A bankruptcy judge has ruled in favor of a Maryland resident who claimed she could not repay her student loans because her Asperger’s syndrome prevents her from holding a job.
Carol Todd, who attended the University of Baltimore School of Law in the 1990s before dropping out, successfully made the case that her disability prevented her from repaying the nearly $340,000 she owed in student loans.
In order to relinquish the debt, Todd had to prove she would suffer “undue hardship” if forced to repay her student loans—a condition that is extremely difficult to demonstrate. In deciding in Todd’s favor, Judge Robert Gordon, a bankruptcy judge for the District of Maryland, acknowledged Asperger’s—an autistic spectrum disorder that is typified by problems with social interaction—as a disability that could prevent Todd from repaying her loans.
“To expect Ms. Todd to ever break the grip of autism and meaningfully channel her energies toward tasks that are not in some way either dictated, or circumscribed, by the demands of her disorder would be to dream the impossible dream,” Gordon wrote in his judgment.
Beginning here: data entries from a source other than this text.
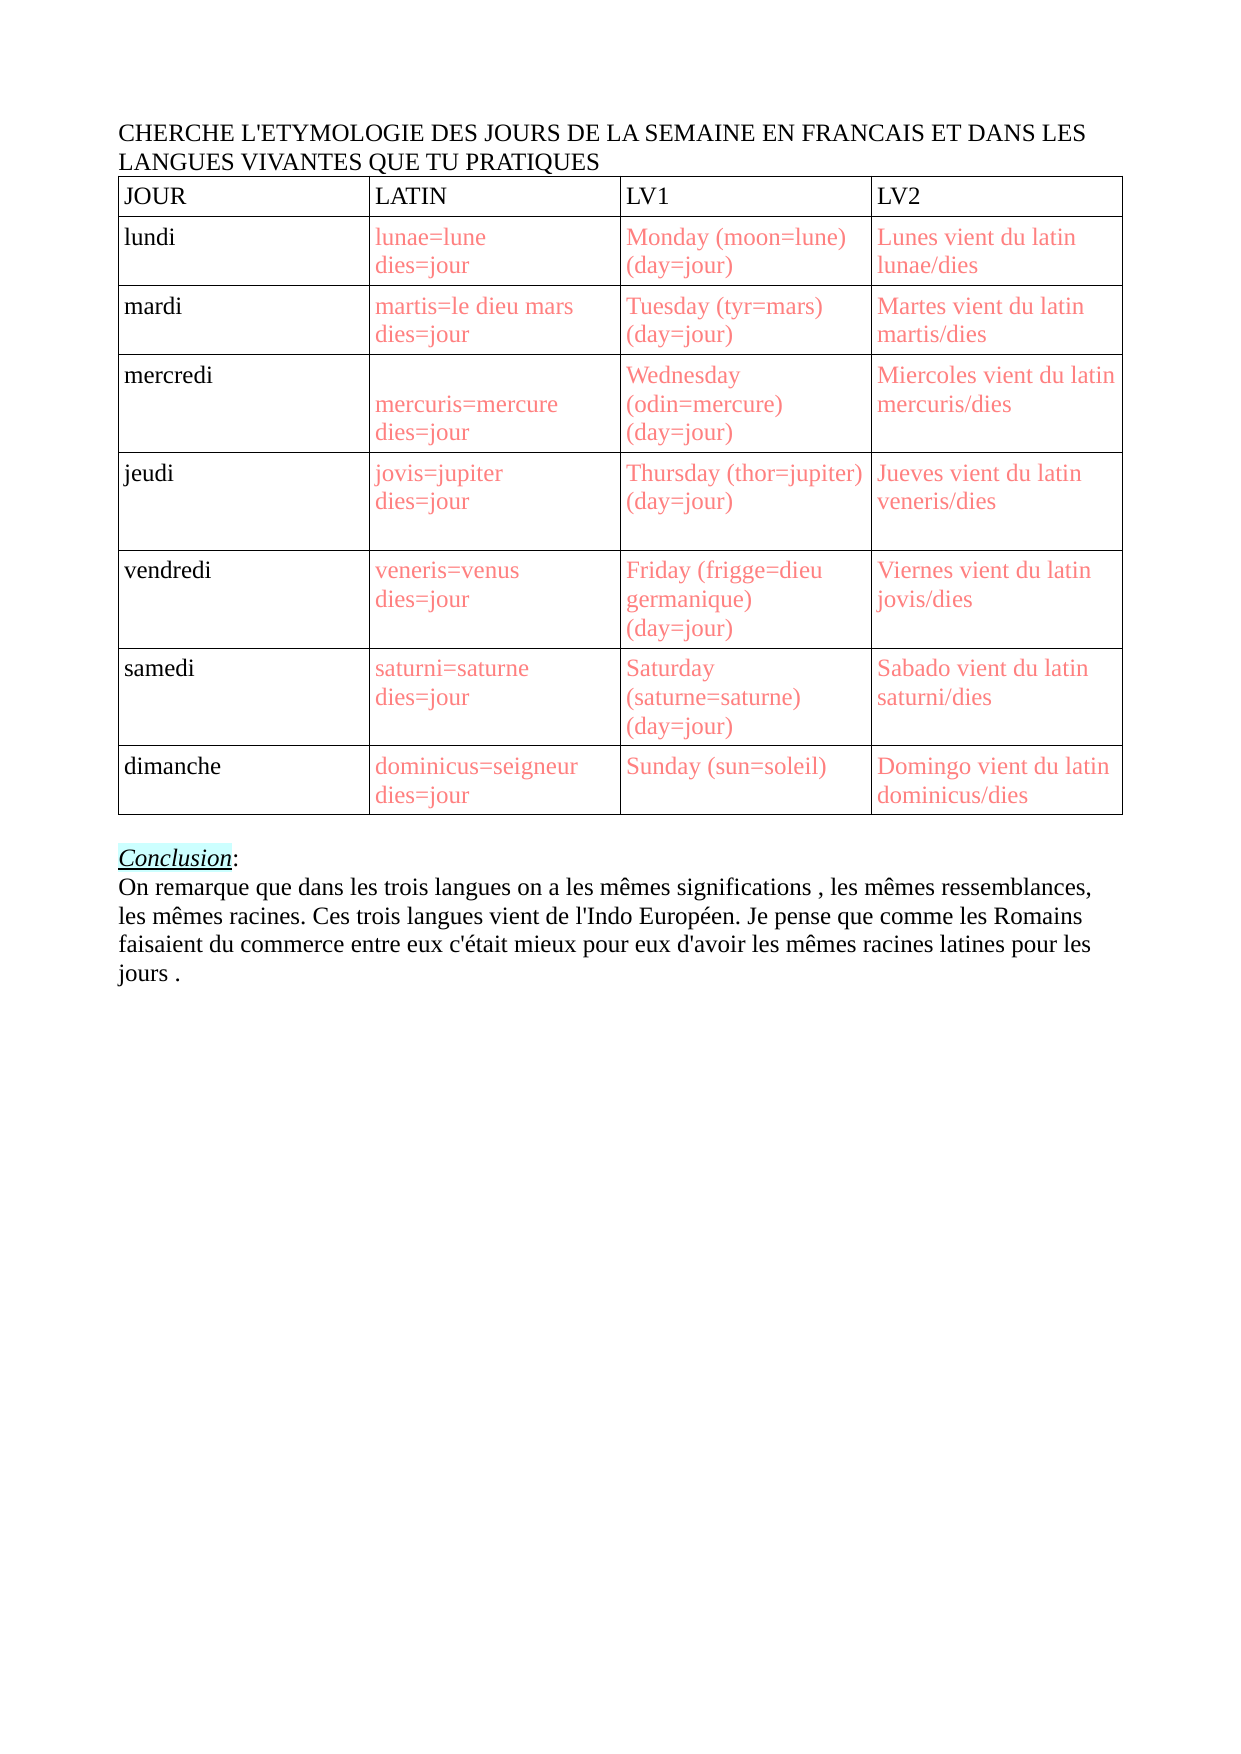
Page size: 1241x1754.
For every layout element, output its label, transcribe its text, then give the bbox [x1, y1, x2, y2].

table_cell mardi [119, 286, 369, 354]
table_cell lunae=lune dies=jour [370, 217, 620, 285]
table_cell veneris=venus dies=jour [370, 551, 620, 647]
text Conclusion: [118, 843, 1122, 872]
table_cell mercredi [119, 355, 369, 452]
table_cell saturni=saturne dies=jour [370, 649, 620, 745]
table_cell Monday (moon=lune) (day=jour) [621, 217, 871, 285]
table_header LV1 [621, 177, 871, 216]
table_cell Tuesday (tyr=mars) (day=jour) [621, 286, 871, 354]
table_cell Miercoles vient du latin mercuris/dies [872, 355, 1122, 452]
table_cell jovis=jupiter dies=jour [370, 453, 620, 550]
table_cell samedi [119, 649, 369, 745]
table_header LATIN [370, 177, 620, 216]
table_cell Domingo vient du latin dominicus/dies [872, 746, 1122, 814]
table_cell Viernes vient du latin jovis/dies [872, 551, 1122, 647]
table_cell dominicus=seigneur dies=jour [370, 746, 620, 814]
table_cell Friday (frigge=dieu germanique) (day=jour) [621, 551, 871, 647]
table_cell martis=le dieu mars dies=jour [370, 286, 620, 354]
table_cell dimanche [119, 746, 369, 814]
table_cell vendredi [119, 551, 369, 647]
table_cell Jueves vient du latin veneris/dies [872, 453, 1122, 550]
text On remarque que dans les trois langues on a les mêmes significations , les mêmes ressemblances, les mêmes racines. Ces trois langues vient de l'Indo Européen. Je pense que comme les Romains faisaient du commerce entre eux c'était mieux pour eux d'avoir les mêmes racines latines pour les jours . [118, 872, 1122, 987]
table_cell jeudi [119, 453, 369, 550]
table_cell Sunday (sun=soleil) [621, 746, 871, 814]
text CHERCHE L'ETYMOLOGIE DES JOURS DE LA SEMAINE EN FRANCAIS ET DANS LES LANGUES VIVANTES QUE TU PRATIQUES [118, 118, 1122, 176]
table_cell Thursday (thor=jupiter) (day=jour) [621, 453, 871, 550]
table_cell Wednesday (odin=mercure) (day=jour) [621, 355, 871, 452]
table_cell Martes vient du latin martis/dies [872, 286, 1122, 354]
table_cell lundi [119, 217, 369, 285]
table_header JOUR [119, 177, 369, 216]
table_cell Sabado vient du latin saturni/dies [872, 649, 1122, 745]
table_header LV2 [872, 177, 1122, 216]
table_cell Lunes vient du latin lunae/dies [872, 217, 1122, 285]
table_cell Saturday (saturne=saturne) (day=jour) [621, 649, 871, 745]
table_cell mercuris=mercure dies=jour [370, 355, 620, 452]
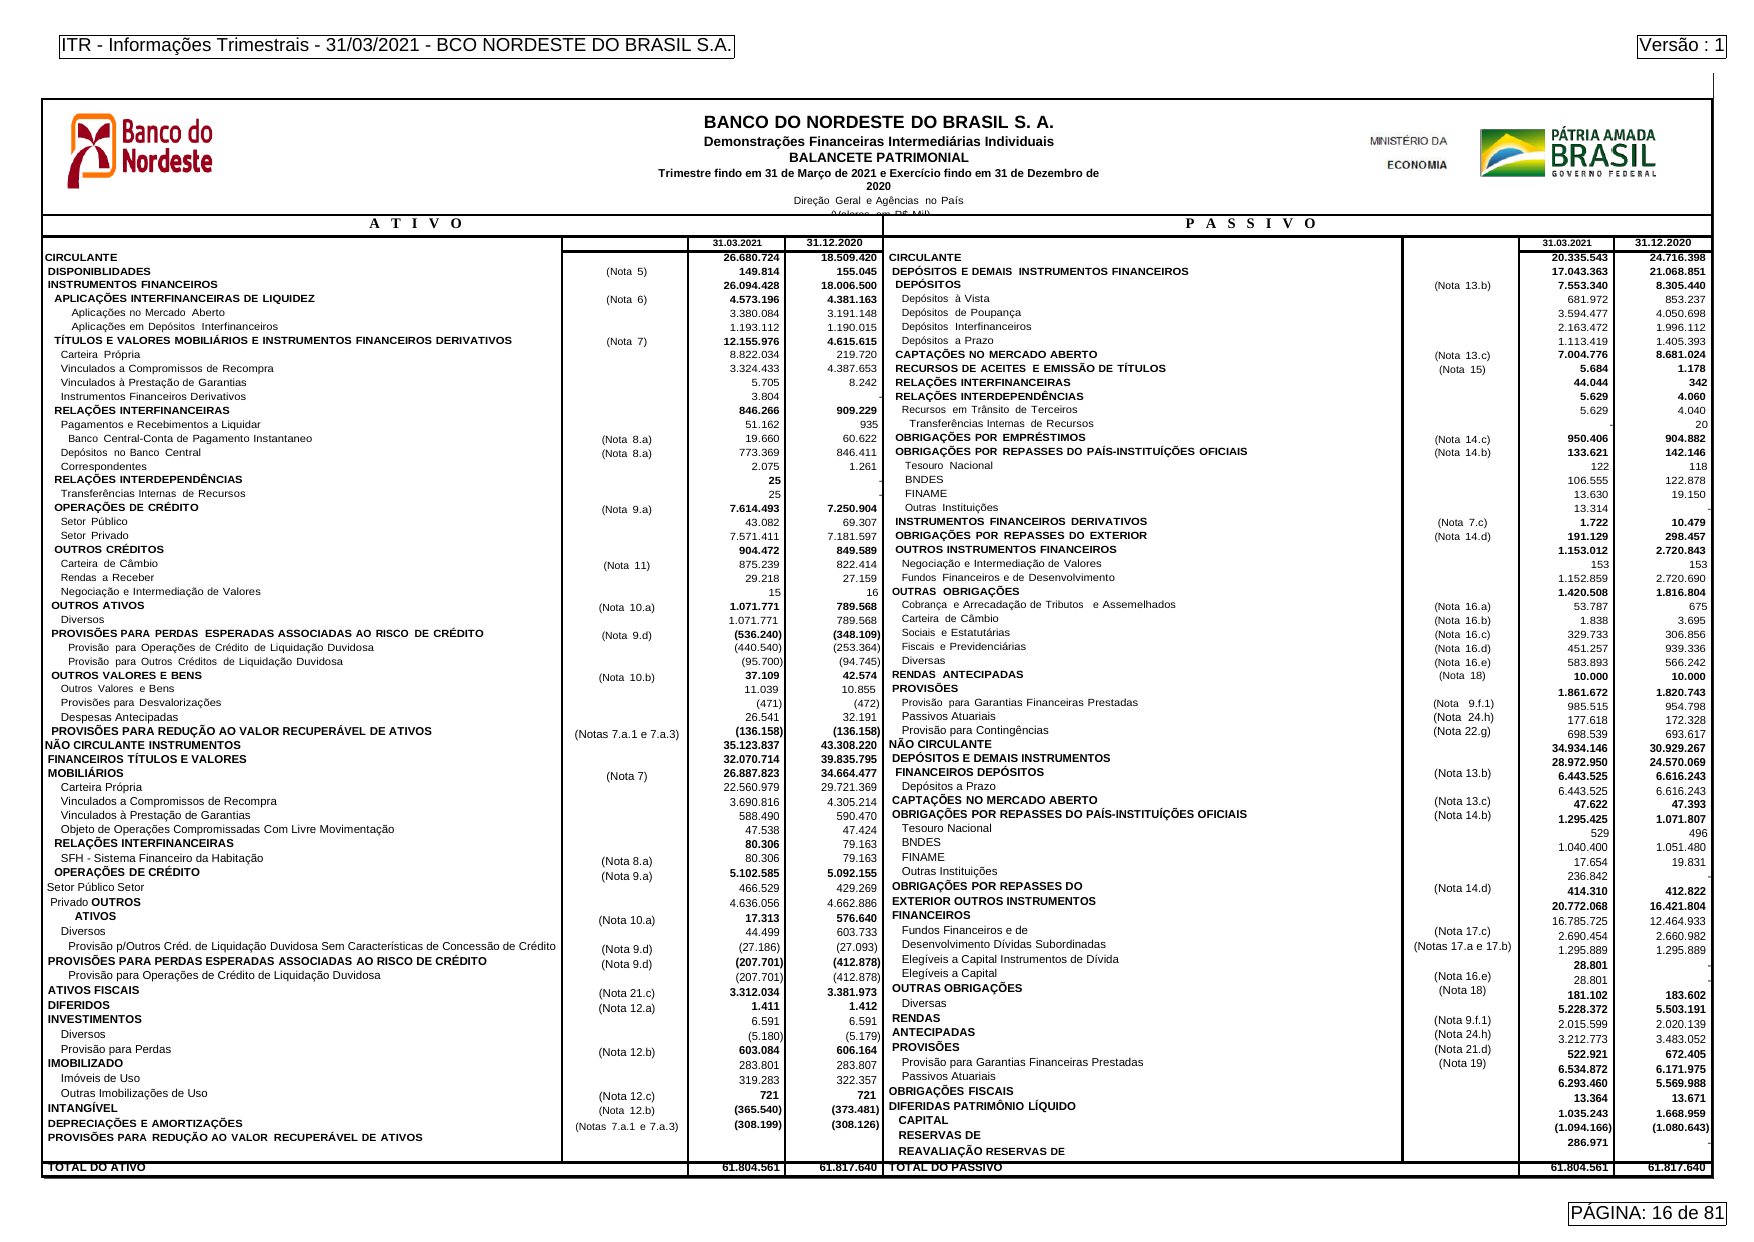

Todd’s educational history is a mixed bag. According to the Baltimore Sun, she received her high school equivalency degree, or GED, at age 39. She then earned her associates degree and multiple bachelors degrees, eventually enrolling in the University of Baltimore School of Law as well as taking online classes at an unaccredited university. Todd dropped out of law school, but received a Ph.D. from the online school as well as a master’s degree from Towson University.
Despite those degrees, Judge Gordon said that Todd’s Asperger’s prevented her from getting a job and maintaining a minimal standard of living. As a result, she was forced to file for Chapter 7 bankruptcy in 2009. According to The National Law Journal, at the time of her trial in November 2009, she was 63 years old and owed $339,361 to three student loan creditors.
Aside from the large sums and implications in the mental health community, what makes Todd’s case newsworthy is that unlike other types of debt — including credit cards, car loans and even gambling debt — unpaid student loans are nearly impossible to discharge in bankruptcy.
But that wasn’t always the case. Before 1976, all education short term loans were dischargeable in bankruptcy, like nearly most other types of debt. That year, Congress altered the bankruptcy code so loans made by the government or by a non-profit college or university could not be discharged during the first five years. The bankruptcy code was altered again in 1984 made it so all private student loans were excepted from discharge as well.
Then, in 2005, Congress added an amendment to the Bankruptcy Abuse Prevention and Consumer Protection Act that made it so no student loan, federal or private, could be discharged in bankruptcy at any point unless the borrower can prove repaying the loan would cause undue hardship — as Todd did. In practice, it almost always takes a significant physical or mental disability to prove undue hardship under the current law.
But Todd’s case is a rarity. The difficulty of proving undue hardship—the majority of claims are unsuccessful—and of discharging student has prompted the National Association of Consumer Bankruptcy Attorneys to call on Congress earlier this year to pass legislation that would allow graduates to discharge loans they took out from private lenders, including for-profit companies like banks and student loan giant Sallie Mae. Similar legislation has been submitted over the past two years by Congressional Democrats without making much progress; NACBA is hoping this year will be different.